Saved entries
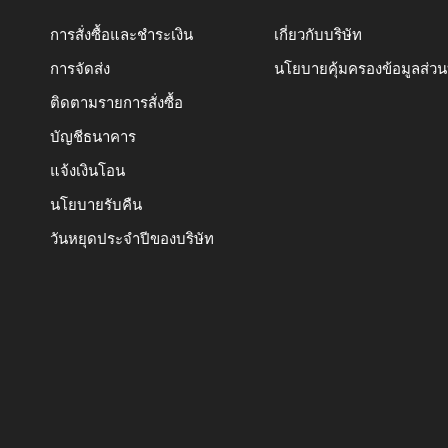
การสั่งซื้อและชำระเงิน
เกี่ยวกับบริษัท
การจัดส่ง
นโยบายคุ้มครองข้อมูลส่ว
ติดตามรายการสั่งซื้อ
บัญชีธนาคาร
แจ้งเงินโอน
นโยบายรับคืน
วันหยุดประจำปีของบริษัท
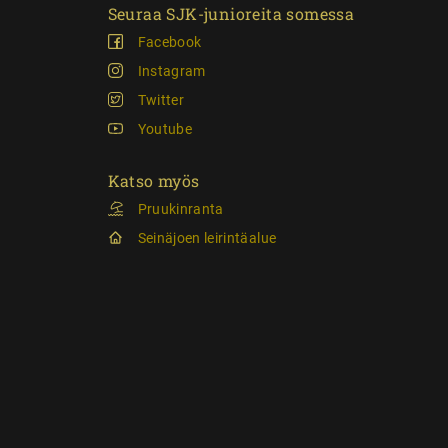
Seuraa SJK-junioreita somessa
Facebook
Instagram
Twitter
Youtube
Katso myös
Pruukinranta
Seinäjoen leirintäalue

• Task item:
Rewrite the lines above with "Instagram" swapped for "TikTok" and nothing else altered. Leave out the pictures.

• Problem solution:
การสั่งซื้อและชำระเงิน
เกี่ยวกับบริษัท
การจัดส่ง
นโยบายคุ้มครองข้อมูลส่ว
ติดตามรายการสั่งซื้อ
บัญชีธนาคาร
แจ้งเงินโอน
นโยบายรับคืน
วันหยุดประจำปีของบริษัท
Seuraa SJK-junioreita somessa
Facebook
TikTok
Twitter
Youtube
Katso myös
Pruukinranta
Seinäjoen leirintäalue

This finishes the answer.